Stephanie Zaza, MD, MPH, FACPM is the President of the American College of Preventive Medicine, a professional medical association of physicians dedicated to prevention and preparedness. She is a 25-year veteran of the US Public Health Service at the Centers for Disease Control and Prevention, where she participated in federal responses to the 2009 H1N1 influenza pandemic and the 2013 MERS coronavirus threat.
Back in March I was pressed by a reporter to declare that CDC was being politicized. The clear intent was to engage me in taking sides regarding politics versus science. It was a difficult situation in which to find myself. On the one hand, I am no longer a federal scientist and can speak freely. On the other hand, many of the organizational members I represent are employed in Federal agencies; what I say on behalf of them has consequences.
During that interview I spoke cautiously and expressed my support for and belief in the effectiveness of the established structures for pandemic response throughout the Federal government I knew to be in place, especially at CDC. Of course, I was concerned about how the COVID-19 response was being handled. But I feared the subtleties of public health politicization would be lost on a reporter who hoped only for a quote from a former CDC medical officer expressing criticism of her former agency or the current administration.

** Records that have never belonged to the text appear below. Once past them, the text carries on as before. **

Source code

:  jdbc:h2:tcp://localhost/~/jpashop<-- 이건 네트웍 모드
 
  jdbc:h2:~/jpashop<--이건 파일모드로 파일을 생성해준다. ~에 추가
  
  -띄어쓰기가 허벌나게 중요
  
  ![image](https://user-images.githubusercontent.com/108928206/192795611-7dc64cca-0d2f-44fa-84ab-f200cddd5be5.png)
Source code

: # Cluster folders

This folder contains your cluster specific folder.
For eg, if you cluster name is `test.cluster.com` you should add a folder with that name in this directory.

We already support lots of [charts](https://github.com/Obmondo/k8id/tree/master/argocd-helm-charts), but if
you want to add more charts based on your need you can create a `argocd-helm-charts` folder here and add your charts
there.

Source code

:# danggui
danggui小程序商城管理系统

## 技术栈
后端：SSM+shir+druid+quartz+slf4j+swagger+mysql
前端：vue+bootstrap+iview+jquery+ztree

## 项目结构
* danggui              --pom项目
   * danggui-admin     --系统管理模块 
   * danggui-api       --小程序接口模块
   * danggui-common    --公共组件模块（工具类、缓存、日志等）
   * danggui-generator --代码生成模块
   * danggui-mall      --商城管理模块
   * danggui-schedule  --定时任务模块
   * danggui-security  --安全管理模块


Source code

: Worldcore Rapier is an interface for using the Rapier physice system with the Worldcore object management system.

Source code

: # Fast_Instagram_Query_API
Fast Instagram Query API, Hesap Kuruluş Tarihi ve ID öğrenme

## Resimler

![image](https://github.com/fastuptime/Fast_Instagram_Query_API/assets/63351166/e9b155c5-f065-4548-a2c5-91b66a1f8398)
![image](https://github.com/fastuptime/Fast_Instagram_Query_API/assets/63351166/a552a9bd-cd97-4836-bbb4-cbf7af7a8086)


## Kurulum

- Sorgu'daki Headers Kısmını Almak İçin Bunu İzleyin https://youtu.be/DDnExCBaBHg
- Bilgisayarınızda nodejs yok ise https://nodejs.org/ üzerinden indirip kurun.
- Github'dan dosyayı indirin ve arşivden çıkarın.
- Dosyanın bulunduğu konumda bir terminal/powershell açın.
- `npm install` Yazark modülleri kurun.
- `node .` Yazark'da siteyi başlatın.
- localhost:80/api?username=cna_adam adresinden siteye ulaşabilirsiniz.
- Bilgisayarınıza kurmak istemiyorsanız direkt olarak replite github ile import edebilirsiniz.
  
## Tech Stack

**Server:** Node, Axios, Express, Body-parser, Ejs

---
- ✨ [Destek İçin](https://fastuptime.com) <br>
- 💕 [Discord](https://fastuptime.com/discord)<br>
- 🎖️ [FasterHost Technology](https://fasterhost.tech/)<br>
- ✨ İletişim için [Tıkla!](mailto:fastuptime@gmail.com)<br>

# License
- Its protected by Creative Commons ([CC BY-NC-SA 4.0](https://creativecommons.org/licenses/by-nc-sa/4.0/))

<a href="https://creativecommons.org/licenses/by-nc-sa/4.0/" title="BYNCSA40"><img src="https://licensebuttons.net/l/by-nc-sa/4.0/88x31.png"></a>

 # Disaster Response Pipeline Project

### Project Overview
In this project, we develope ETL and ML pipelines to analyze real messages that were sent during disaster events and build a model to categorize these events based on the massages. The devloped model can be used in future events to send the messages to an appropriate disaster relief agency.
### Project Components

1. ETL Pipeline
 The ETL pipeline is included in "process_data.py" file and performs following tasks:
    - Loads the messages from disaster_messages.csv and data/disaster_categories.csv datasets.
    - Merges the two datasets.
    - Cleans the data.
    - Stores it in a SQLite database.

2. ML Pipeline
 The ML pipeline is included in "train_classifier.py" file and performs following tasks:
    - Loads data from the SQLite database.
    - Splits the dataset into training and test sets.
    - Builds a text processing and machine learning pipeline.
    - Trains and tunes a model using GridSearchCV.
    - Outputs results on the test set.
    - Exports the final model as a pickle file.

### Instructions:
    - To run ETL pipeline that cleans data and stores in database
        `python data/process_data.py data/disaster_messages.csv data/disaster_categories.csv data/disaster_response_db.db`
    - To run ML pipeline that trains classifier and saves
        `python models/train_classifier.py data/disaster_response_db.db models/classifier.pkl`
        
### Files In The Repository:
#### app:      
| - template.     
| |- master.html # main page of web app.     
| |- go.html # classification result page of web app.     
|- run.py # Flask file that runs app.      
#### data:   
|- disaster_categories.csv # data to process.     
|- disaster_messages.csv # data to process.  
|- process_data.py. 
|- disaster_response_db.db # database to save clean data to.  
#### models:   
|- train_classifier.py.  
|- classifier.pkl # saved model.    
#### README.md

Politics and “politicization” are not new to public health under this administration or during this pandemic. One definition of politicization is, “the action of causing an activity or event to become political in character.” Public health is inherently political in character. It deals with the body politic. Policy is an important tool for population health improvement, but the science behind public health policy often challenges strongly held economic or religious philosophies. It has always been a function of public health to find solutions that balance numerous considerations – driven by science but adapting to the economic and social mores of the time.
If I have any criticism of CDC it is that it has, for many years, tried to navigate this inherent politicization through subtle forms of self-censorship. Because CDC’s budget is provided solely by Congress, it has had to walk a careful line to not risk its utter destruction. Gun violence, sexual health education, abortion, environmental health, vaccines. These are just a few of the topics for which we need additional research but also have more than enough solid science to support clear policies. But CDC has always been extremely cautious in whether and how it addresses these highly politicized issues to protect its overall mission and budget. This long, slow, historical self-censorship changed how CDC viewed its responsibilities and reinforced the idea among public health scientists that public health is apolitical.
I struggled to articulate these subtleties back in March – that public health is inherently political and politicized, that CDC has long been treading these waters but with dangerous consequences, and that I nevertheless remained confident in CDC’s ability to rapidly and effectively respond to COVID-19. At the time, I perceived the real danger to be that the political rhetoric threatened to destroy the public’s confidence in CDC’s ability to respond. Ultimately, that fear has come to pass, enfeebling both the response and our long-term confidence in public health.
In retrospect, I realize that the real question was not whether CDC was becoming politicized, but whether it was being corrupted by those politics. If asked in March whether CDC or any other Federal agency was at risk of having its decision-making and recommendations distorted or misused by politics, I would likely still have been optimistic that those agencies would be protected by long-standing and stringent safeguards. Although not perfect, these safeguards have stood the test of time and are rigorously enforced, reviewed, and updated. A few of those safeguards are:
- Federal executive branch employees, including in public health agencies, are strictly limited in their partisan political activity and protected from partisan coercion by the Hatch Act.
- Procurement laws require open competition for scientific grants and contracts to prevent favoritism or biased research findings.
- Onerous annual financial disclosure requirements prevent decision-making from being corrupted by personal financial gain.
- Strict ethics rules regarding who can serve on advisory committees aim to prevent individual interests from swaying recommendations.
- Protection of personally identifiable information and vulnerable research subjects seeks to balance the speed of progress with the protection of individuals to prevent repetition of past atrocities.
- Strict rules of evidence have been established to prevent corporate financial interests from driving regulatory approvals.
Over the past six months, the Administration has violated, ignored, or questioned the purpose of these and other safeguards. It has used political rhetoric that mis-represents data and disparages public health officials. The failure to mount an effective public health response to COVID-19 is only one of the tragic consequences. The loss of the public’s confidence in science, health recommendations, and medical product safety – decades in the making – will be destroyed. Public health is not being politicized. It is being corrupted. It is time to speak out.